As it’s still too early to know what impact the Omicron variant might have on the world economy, the easiest move may be to stick to the agreed plan and wait until the group’s next meeting in January.

Continuing the planned increase will likely ease the friction with the Biden administration, which regulates the release of oil stocks from the United States Strategic Petroleum Reserve, along with smaller moves by other major oil consumers.

In a note to clients, RBC Capital Markets analyst Helima Croft said this would protect White House content and prevent additional reserves from being released. The Biden administration has signaled that another reserve release is possible if this fails to meet its targets.

Combined with the impact of the new variant, prices have now dropped about 15 percent since the end of October, probably doing most of what the White House wanted.

Over time, strategic reserve releases may be a more alarming development for OPEC Plus than for Omicron. Previous coordinated releases were rare events in response to disruptions in supply. The latest came in 2011 when internal strife in Libya interrupted oil supplies from that country.

But this statement is actually a protest against what oil-consuming countries perceive as excessively rapid price increases, at least in part due to the artificial constraints on supply by the Organization of the Petroleum Exporting Countries and its allies.

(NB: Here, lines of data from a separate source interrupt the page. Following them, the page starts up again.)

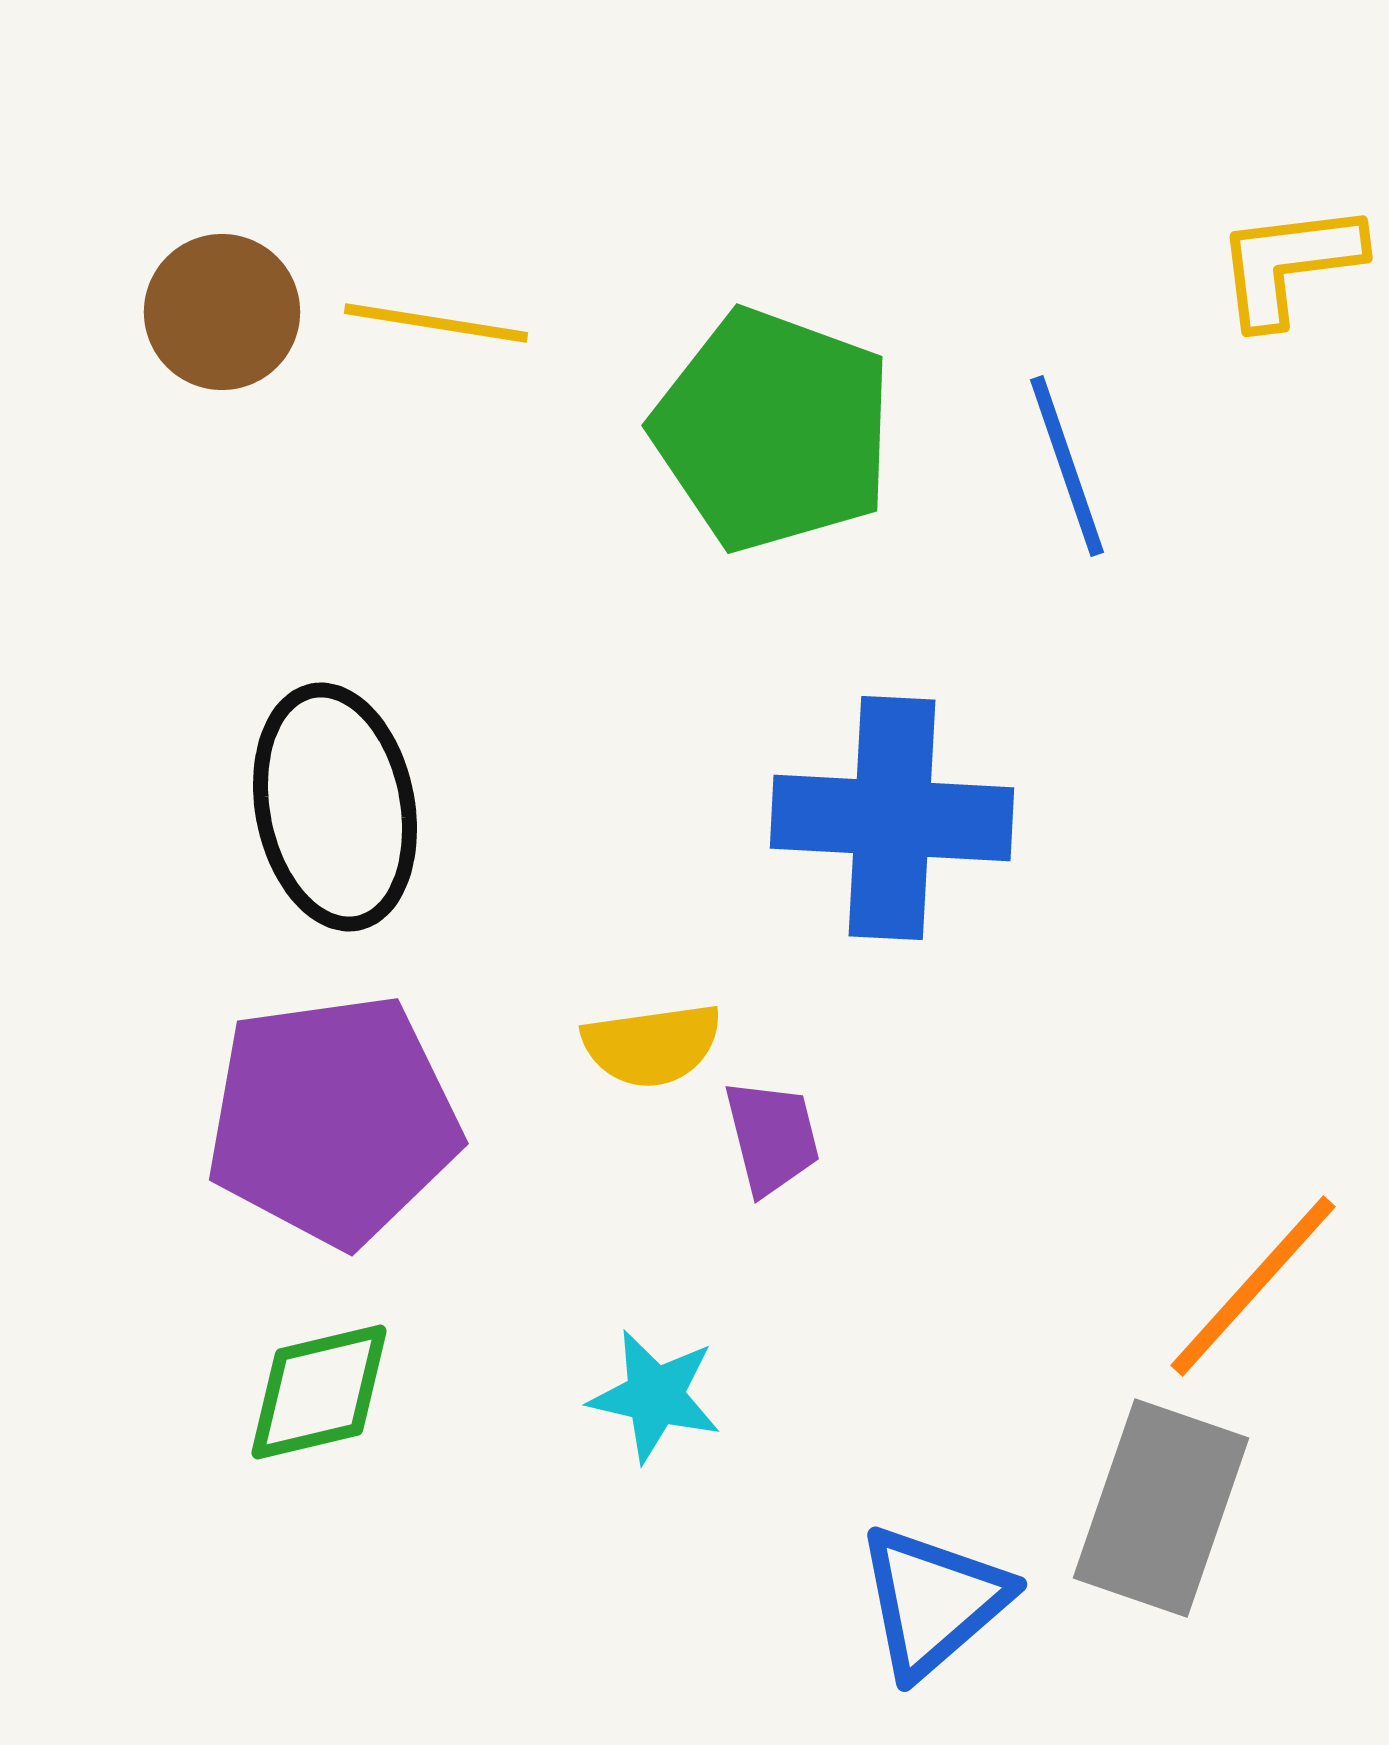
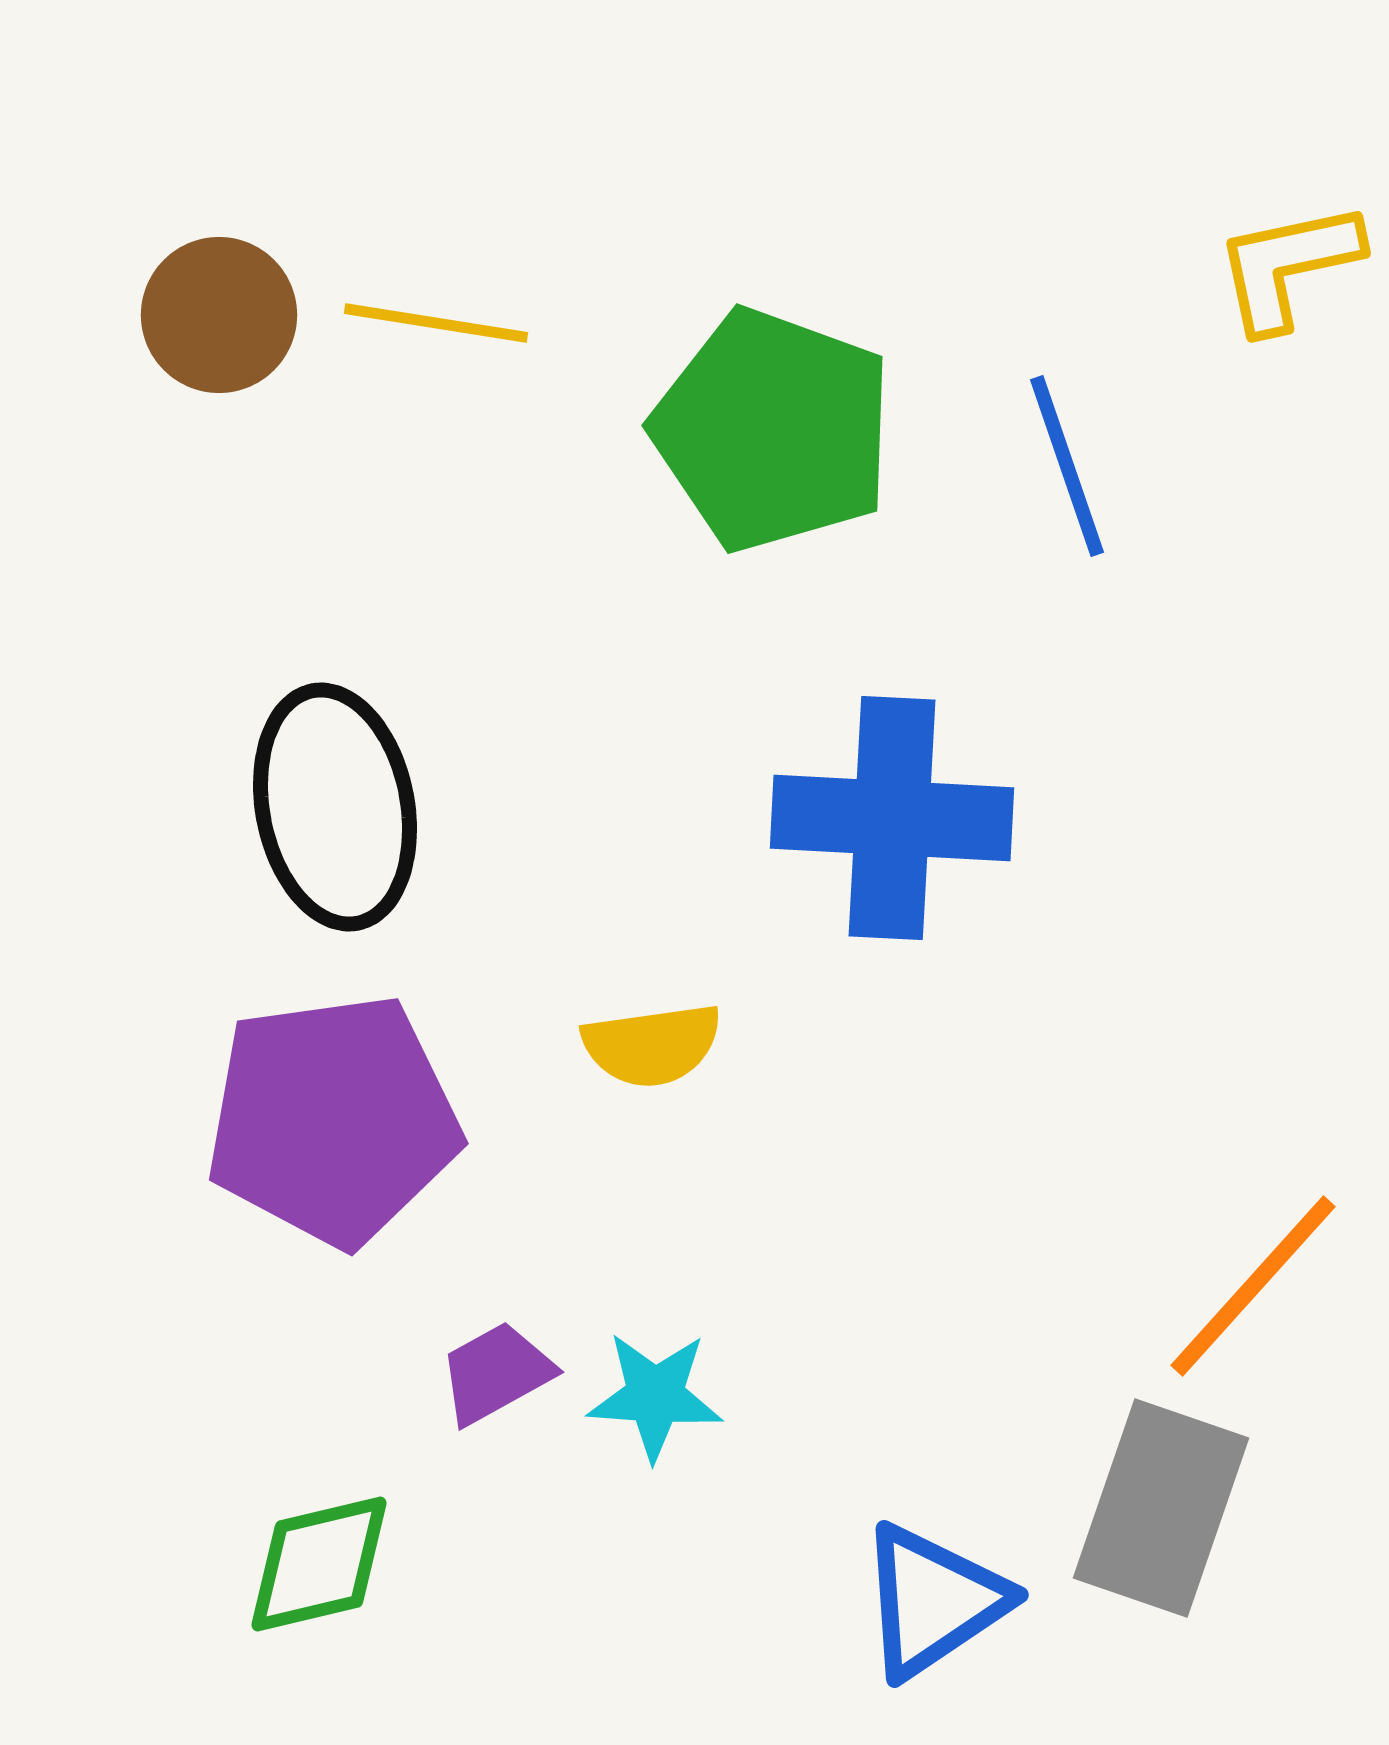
yellow L-shape: moved 1 px left, 2 px down; rotated 5 degrees counterclockwise
brown circle: moved 3 px left, 3 px down
purple trapezoid: moved 276 px left, 236 px down; rotated 105 degrees counterclockwise
green diamond: moved 172 px down
cyan star: rotated 9 degrees counterclockwise
blue triangle: rotated 7 degrees clockwise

“This is a complaint about prices ‘regulated’ by OPEC countries,” Edward L. Morse, Citigroup’s head of global commodities strategy, told customers in a video message.

It remains to be seen what OPEC can do about this development.

Mr Morse and others say, for example, as the world shifts from its dependence on oil to electric vehicles, movements that once seemed unusual may become more common – perhaps with new impetus gained by the recent climate summit in Glasgow.

Countries like Saudi Arabia and the United Arab Emirates need healthy oil revenues to finance the diversification of their economies from oil to other forms of energy, while high prices encourage oil diversion, weakening demand over time.

“OPEC and the Saudis were able to manipulate the market by relying on oil’s monopoly power over transportation,” said Jim Krane, an energy expert at Rice University’s Baker Institute. “We are now seeing substitutions popping up on the margins. Confidence in the longevity of oil is waning.”